• [TEXTAUSSCHNITT]
=-=-=-=-=
Will bis Ende 2026 ein nachhaltiges finanzielles Gleichgewicht erreichen: Ralph Perroud, CEO der Cremo.
Adrian Haldimann
«Schweizer Bauer»: Mitten im Umstrukturierungsprozess schreibt die Cremo nach wie vor rote Zahlen. Der Nettoverlust konnte zwar um 3,4 Millionen Franken reduziert werden, beträgt aber immer noch 16,9 Millionen Franken. Was war im vergangenen Jahr besonders herausfordernd?
Ralph Perroud: Ein Hauptproblem waren die Energiekosten, die im vergangenen Jahr rund 5 Millionen Franken höher waren als ein Jahr zuvor. Weiter bremsten uns technische Störungen in der Produktion – die Maschinen sind teils in die Jahre gekommen. Und auch die Verluste bei den halbfertigen Milchprodukten, vor allem beim Milchpulver, wirkten sich negativ auf das Geschäftsergebnis aus. Auch die teils hohen Lagerbestände, vor allem Milchpulver, mussten teils mit hohen Preisabschlägen abgebaut werden.
Auch der Umsatz ist um gut 20 Millionen Franken gesunken.
Der Umsatzrückgang um 4 Prozent auf 504,4 Millionen Franken war grösstenteils zu erwarten. Im Jahr 2024 verzeichnete das von Cremo verarbeitete Milchvolumen einen Rückgang von 8,95 % im Vergleich zum Vorjahr. Wir haben einige Produkte aufgegeben, defizitäre Lebensmittelläden in den beiden Autobahnraststätten im Kanton Freiburg geschlossen und Petit Crémier reorganisiert. Auch das laufende Jahr dürfte im Umsatz rückläufig sein.
«Wir wollen in die Käseproduktion investieren.»
Trotz Verlusten und tieferen Umsätzen sprachen Sie an der Medienkonferenz von ermutigenden Anzeichen. Von welchen Anzeichen sprechen Sie?
Das Ebit, das Ergebnis vor Zinsen und Steuern, konnten wir um rund 700’000 Franken trotz schwierigen Bedingungen im letzten Jahr verbessern. Das ist erfreulich. Der Anstieg des Cashflows um 22,4 Millionen Franken ist ein klares Signal. Dieser Liquiditätszufluss ermöglichte eine Reduktion der Verschuldung um 12,2 Millionen Franken und stellte neue Investitionskapazitäten bereit. Wir wollen in den nächsten Jahren investieren. Letztes Jahr ist es uns gelungen, die finanzielle Situation einen grossen Schritt in die richtige Richtung zu verbessern.
Sie sprechen das Investieren an. Welche Investitionen stehen bevor?
Wir wollen in die Käseproduktion investieren, ebenso in Marken wie Lattesso mit ihren Kaffeegetränken, die sich im Aufwind befinden. Darüber hinaus planen wir auch Investitionen in unsere Buttereiproduktion.
Der Umsatz verteilt sich auf die verschiedenen Produktgruppen Käse mit 23 Prozent, Milchpulver mit 17,3 Prozent, Butter mit 32,6 Prozent und Frischprodukte mit 25 Prozent. Werden sich diese Anteile in Zukunft verändern?
=-=-=-=-=
• [VORLIEGENDE ZEILEN]

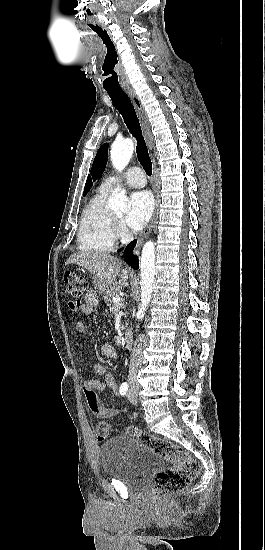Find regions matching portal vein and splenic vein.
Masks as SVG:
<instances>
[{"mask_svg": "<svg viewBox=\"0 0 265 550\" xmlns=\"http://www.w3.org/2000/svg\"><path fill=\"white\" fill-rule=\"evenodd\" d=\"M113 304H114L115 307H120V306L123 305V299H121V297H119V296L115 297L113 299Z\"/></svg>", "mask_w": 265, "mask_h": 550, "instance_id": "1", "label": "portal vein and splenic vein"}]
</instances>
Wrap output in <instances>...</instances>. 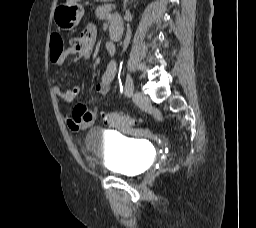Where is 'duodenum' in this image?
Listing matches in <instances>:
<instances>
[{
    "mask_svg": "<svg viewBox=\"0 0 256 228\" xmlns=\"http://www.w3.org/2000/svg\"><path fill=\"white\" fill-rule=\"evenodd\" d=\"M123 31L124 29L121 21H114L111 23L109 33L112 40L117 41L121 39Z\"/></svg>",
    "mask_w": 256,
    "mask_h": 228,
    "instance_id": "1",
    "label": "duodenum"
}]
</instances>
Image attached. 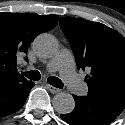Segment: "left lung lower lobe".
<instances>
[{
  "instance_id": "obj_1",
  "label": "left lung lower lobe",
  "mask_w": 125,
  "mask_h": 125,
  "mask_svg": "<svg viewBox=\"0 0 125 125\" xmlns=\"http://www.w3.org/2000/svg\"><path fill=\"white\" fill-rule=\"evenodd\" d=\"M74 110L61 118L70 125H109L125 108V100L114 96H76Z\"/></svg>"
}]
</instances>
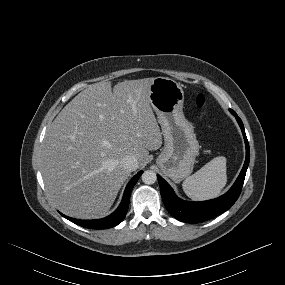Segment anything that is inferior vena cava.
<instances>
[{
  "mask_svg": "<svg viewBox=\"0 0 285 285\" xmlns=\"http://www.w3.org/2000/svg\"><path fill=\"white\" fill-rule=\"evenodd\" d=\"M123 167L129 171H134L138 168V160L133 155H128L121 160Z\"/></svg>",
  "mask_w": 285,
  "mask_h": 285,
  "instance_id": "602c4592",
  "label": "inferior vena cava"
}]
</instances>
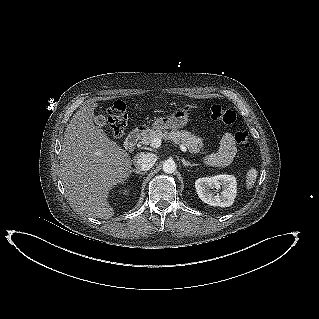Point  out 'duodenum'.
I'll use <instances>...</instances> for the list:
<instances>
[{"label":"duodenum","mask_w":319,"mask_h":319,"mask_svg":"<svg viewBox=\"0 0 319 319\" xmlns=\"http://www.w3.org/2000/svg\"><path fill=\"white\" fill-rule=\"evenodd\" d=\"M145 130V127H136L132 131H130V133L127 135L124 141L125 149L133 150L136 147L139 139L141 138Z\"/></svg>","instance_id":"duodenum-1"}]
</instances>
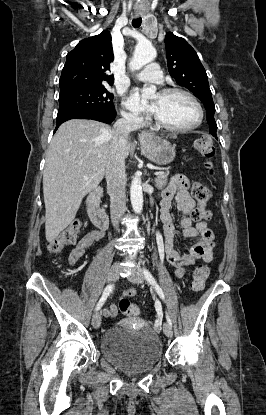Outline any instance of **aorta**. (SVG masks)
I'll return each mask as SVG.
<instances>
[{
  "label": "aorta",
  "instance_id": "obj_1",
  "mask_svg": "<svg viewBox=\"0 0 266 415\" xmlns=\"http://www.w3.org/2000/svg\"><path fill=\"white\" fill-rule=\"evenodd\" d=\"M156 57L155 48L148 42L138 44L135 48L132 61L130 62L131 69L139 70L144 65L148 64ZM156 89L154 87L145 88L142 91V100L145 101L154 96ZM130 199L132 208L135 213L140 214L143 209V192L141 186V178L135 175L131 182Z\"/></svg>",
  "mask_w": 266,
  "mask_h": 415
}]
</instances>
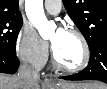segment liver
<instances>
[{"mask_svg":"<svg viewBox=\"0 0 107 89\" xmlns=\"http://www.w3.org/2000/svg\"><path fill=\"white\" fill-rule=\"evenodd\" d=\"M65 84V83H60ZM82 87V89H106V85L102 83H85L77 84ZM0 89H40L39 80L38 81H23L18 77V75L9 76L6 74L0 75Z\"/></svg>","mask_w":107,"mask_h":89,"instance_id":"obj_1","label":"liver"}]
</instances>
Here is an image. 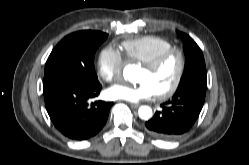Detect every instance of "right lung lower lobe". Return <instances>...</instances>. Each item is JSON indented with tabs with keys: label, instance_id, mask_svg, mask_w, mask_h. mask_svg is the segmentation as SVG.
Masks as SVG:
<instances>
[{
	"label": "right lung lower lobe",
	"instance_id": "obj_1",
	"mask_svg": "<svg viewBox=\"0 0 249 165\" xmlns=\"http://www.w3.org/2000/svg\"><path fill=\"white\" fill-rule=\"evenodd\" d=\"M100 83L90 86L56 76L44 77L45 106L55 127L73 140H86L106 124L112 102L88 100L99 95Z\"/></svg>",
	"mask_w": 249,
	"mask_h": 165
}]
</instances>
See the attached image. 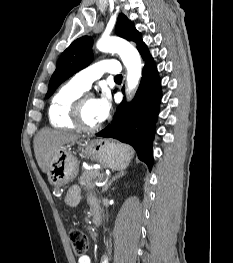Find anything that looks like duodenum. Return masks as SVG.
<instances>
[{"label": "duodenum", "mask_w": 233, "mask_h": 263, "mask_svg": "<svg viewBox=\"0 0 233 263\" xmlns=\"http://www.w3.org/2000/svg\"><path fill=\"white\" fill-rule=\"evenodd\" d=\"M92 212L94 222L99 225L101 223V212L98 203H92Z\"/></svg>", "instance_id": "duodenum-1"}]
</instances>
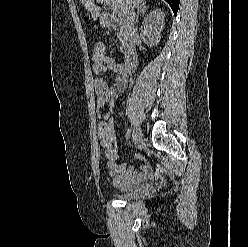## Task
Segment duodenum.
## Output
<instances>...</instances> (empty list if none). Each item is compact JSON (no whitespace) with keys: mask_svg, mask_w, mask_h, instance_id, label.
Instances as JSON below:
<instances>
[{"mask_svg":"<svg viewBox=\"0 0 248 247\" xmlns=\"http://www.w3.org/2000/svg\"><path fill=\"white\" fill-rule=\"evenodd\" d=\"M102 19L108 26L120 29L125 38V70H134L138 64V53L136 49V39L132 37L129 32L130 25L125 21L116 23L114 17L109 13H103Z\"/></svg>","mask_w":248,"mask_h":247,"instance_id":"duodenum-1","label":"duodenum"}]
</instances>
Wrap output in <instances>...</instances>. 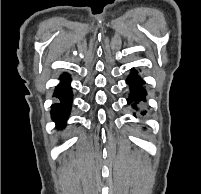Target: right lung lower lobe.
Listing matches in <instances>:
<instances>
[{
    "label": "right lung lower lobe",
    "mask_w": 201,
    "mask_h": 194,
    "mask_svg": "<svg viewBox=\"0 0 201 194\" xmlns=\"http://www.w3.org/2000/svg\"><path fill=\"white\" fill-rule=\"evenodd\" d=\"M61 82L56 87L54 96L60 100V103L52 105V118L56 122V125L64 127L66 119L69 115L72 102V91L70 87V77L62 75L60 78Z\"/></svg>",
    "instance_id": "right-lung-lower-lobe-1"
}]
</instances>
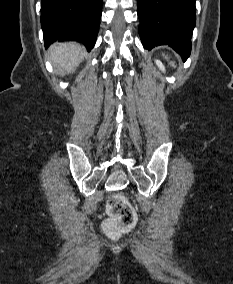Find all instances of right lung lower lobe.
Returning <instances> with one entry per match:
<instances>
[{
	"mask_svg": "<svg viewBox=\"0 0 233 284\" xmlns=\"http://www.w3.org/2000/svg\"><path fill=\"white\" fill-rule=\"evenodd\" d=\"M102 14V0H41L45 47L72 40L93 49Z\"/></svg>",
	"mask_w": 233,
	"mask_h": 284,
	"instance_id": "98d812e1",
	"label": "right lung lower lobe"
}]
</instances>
=-=-=-=-=
• [DEINE AUFGABEN]
a – Um wie viel Prozent und auf welchen Betrag ist der Umsatz laut dem Interview zur Cremo gesunken?
b – Schreibe das Interview zur Cremo im Anschluss an seinen letzten Satz weiter.

• [ANTWORTEN]
a – Der Umsatz ging um 4 Prozent auf 504,4 Millionen Franken zurück.

b –
Butter bleibt wichtig und soll weiterhin einen Drittel des Umsatzes ausmachen. Die Produktion unrentabler Produkte im Milchpulverbereich haben wir bereits gestoppt oder reduziert. Mit den richtigen Produkten wollen wir aber die Milchpulverproduktion in Zukunft stärken, ebenso die Produktgruppe Käse.
«Gerade im Export fehlten uns kaufkräftige Kunden für den Emmentaler AOP.»
Cremo gibt aber die Reifung von Emmentaler AOP auf.
Emmentaler AOP ist ein schwieriges Produkt. Gerade im Export fehlten uns kaufkräftige Kunden für diesen Käse. Deshalb entschieden wir, Emmentaler AOP nicht mehr für die Affinage zu kaufen, diese geben wir vorerst auf. Handel betreiben wir aber weiterhin – solange wir die richtigen Kunden haben.
Wie beurteilen Sie den aktuellen Milchmarkt?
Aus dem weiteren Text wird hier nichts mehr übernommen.